Monday, 11 April 2011


So let's get one thing straight: what's "Dodecahedron World" all about? What is a dodecahedron anyway? Take a look at the picture! It's one of the five Platonic solids, whose unique properties were discovered by Plato (hence the name). I am currently writing a fictional story involving the Platonic solids. The story takes place in Old Kingdom Ancient Egypt, not in Plato's time, however. I am absolutely fascinated by Ancient Egyptians and their way of life. I wish there were some way of researching Ancient Egyptian way of life without getting bombarded by 1000 page hardcovers with endless historical data that I don't need to know! I don't want to know which year queen Hatshepsut claimed the throne, I want to know if the pharaoh was called "Pharaoh" by even his own wife, or the likelihood of Egyptians having blond hair. So far I've looked at a few children's non-fiction books, which surprisingly seem to provide a decent introduction to the subject. But I'd love to find a more efficient researching method soon so I can continue writing!
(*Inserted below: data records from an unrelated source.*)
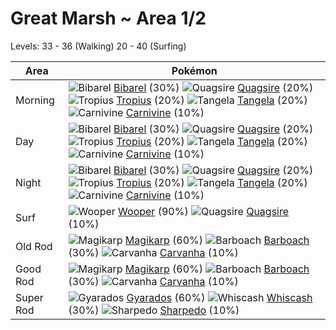 # Great Marsh ~ Area 1/2
Levels: 33 - 36 (Walking) 20 - 40 (Surfing)

Area       | Pokémon
---        | ---
Morning    | ![][400]  [Bibarel] (30%) ![][195]  [Quagsire] (20%) ![][357]  [Tropius] (20%)  ![][114]  [Tangela] (20%) ![][455]  [Carnivine] (10%)
Day        | ![][400]  [Bibarel] (30%) ![][195]  [Quagsire] (20%) ![][357]  [Tropius] (20%)  ![][114]  [Tangela] (20%) ![][455]  [Carnivine] (10%)
Night      | ![][400]  [Bibarel] (30%) ![][195]  [Quagsire] (20%) ![][357]  [Tropius] (20%)  ![][114]  [Tangela] (20%) ![][455]  [Carnivine] (10%)
Surf       | ![][194]  [Wooper] (90%) ![][195]  [Quagsire] (10%)
Old Rod    | ![][129]  [Magikarp] (60%) ![][339]  [Barboach] (30%) ![][318]  [Carvanha] (10%)
Good Rod   | ![][129]  [Magikarp] (60%) ![][339]  [Barboach] (30%) ![][318]  [Carvanha] (10%)
Super Rod  | ![][130]  [Gyarados] (60%) ![][340]  [Whiscash] (30%) ![][319]  [Sharpedo] (10%)


[114]: https://raw.githubusercontent.com/PokeAPI/sprites/master/sprites/pokemon/114.png "Tangela"
[129]: https://raw.githubusercontent.com/PokeAPI/sprites/master/sprites/pokemon/129.png "Magikarp"
[130]: https://raw.githubusercontent.com/PokeAPI/sprites/master/sprites/pokemon/130.png "Gyarados"
[194]: https://raw.githubusercontent.com/PokeAPI/sprites/master/sprites/pokemon/194.png "Wooper"
[195]: https://raw.githubusercontent.com/PokeAPI/sprites/master/sprites/pokemon/195.png "Quagsire"
[318]: https://raw.githubusercontent.com/PokeAPI/sprites/master/sprites/pokemon/318.png "Carvanha"
[319]: https://raw.githubusercontent.com/PokeAPI/sprites/master/sprites/pokemon/319.png "Sharpedo"
[339]: https://raw.githubusercontent.com/PokeAPI/sprites/master/sprites/pokemon/339.png "Barboach"
[340]: https://raw.githubusercontent.com/PokeAPI/sprites/master/sprites/pokemon/340.png "Whiscash"
[357]: https://raw.githubusercontent.com/PokeAPI/sprites/master/sprites/pokemon/357.png "Tropius"
[400]: https://raw.githubusercontent.com/PokeAPI/sprites/master/sprites/pokemon/400.png "Bibarel"
[455]: https://raw.githubusercontent.com/PokeAPI/sprites/master/sprites/pokemon/455.png "Carnivine"
[Tangela]: pokemon_changes/114/
[Magikarp]: pokemon_changes/129/
[Gyarados]: pokemon_changes/130/
[Wooper]: pokemon_changes/194/
[Quagsire]: pokemon_changes/195/
[Carvanha]: pokemon_changes/318/
[Sharpedo]: pokemon_changes/319/
[Barboach]: pokemon_changes/339/
[Whiscash]: pokemon_changes/340/
[Tropius]: pokemon_changes/357/
[Bibarel]: pokemon_changes/400/
[Carnivine]: pokemon_changes/455/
So all that is to be one topic for this blog. I am also very interested in learning as much as I can about the food we eat and how it relates to our over-all health. When I was 15, I had decided to become a vegetarian (not vegan) for a number of reasons: I thought that vegetarians led a healthier-than-normal lifestyle, I wanted to consume less energy (as it takes two or three times less energy to support a vegetarian) and I was in protest against inhumane treatment toward animals. I also think it's going against mother nature to pump livestock full of various chemicals and hormones and then ingest them. Well, I was vegetarian for six months. When I tell people this they say, "Oh, did you miss meat? I would– I couldn't give up my meat."

The truth is that I realized that it was not possible to live a "normal" (and I say "normal" as in "healthy") life by excluding animal products which hurt animals from my diet. The problem was not that it is cruel to kill animals to eat. It was not that each individual person was consuming more energy than was good for the planet. I realized the real problem: Humans are constantly rebelling from nature, "fixing" it to suit our needs and wants. We've expanded our population to well past what is considered sustainable, and then we try and fix all the problems which occur as a result. I had realized that becoming vegetarian wasn't going to fix anything–or rather that I shouldn't try to artificially achieve a healthy diet, but that I should go with what we humans are naturally meant to do. Soon I will explain in more detail what my opinion of the most natural way to go is.

These are my major concerns in life at present. More will surely evolve soon. I expect to post every chance I get and whenever I think of something significant to say on this blog. Hopefully this means more than once a week. Who knows, though–it could end up being every day.